Wizard's Challenge II
- Authors: Kevin Melka

= Wizard's Challenge II =

Dungeons & Dragons adventure module

Wizard's Challenge II is a 1994 adventure module by Kevin Melka for the 2nd edition of the Advanced Dungeons & Dragons fantasy role-playing game. It is a sequel to 1992's Wizard's Challenge by Tim Beach.

==Plot summary==
In Wizard's Challenge II, Baron Tigus Felmoor, regent of the frontier town of New Haven, summons a freelance mage to investigate "a ghastly creature that breathed fire ... whose hide was so tough that swords shattered when they struck it."

==Publication history==
Wizard's Challenge II was published by TSR, Inc. as part of the One-On-One volumes, a series of single-player adventures, which also includes Fighter's Challenge by John Terra and Cleric's Challenge by L. Richard Baker III.

==Reception==
Rick Swan reviewed Wizard's Challenge II for Dragon magazine #215 (March 1995).

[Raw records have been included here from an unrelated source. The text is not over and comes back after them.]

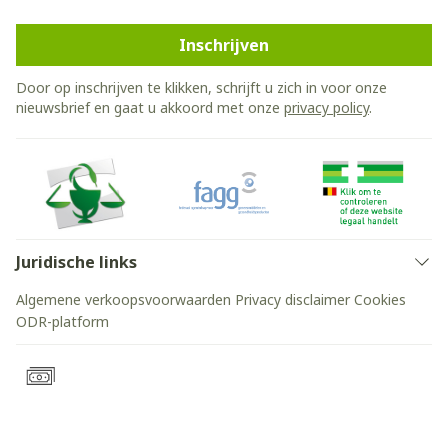
Inschrijven
Door op inschrijven te klikken, schrijft u zich in voor onze
nieuwsbrief en gaat u akkoord met onze
privacy policy
.
Juridische links
Algemene verkoopsvoorwaarden
Privacy disclaimer
Cookies
ODR-platform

He called Wizard's Challenge II "a breezy, undemanding AD&D game adventure for a Dungeon Master and a single PC". He notes that because the adventure is playable in a single session, "it's good practice for novices and a pleasant diversion for veterans". Swan felt that the One-On-One series, which also includes "the equally appealing" Fighter's Challenge and Cleric's Challenge "seems like a natural to me; I'm surprised other publishers haven't jumped on the bandwagon."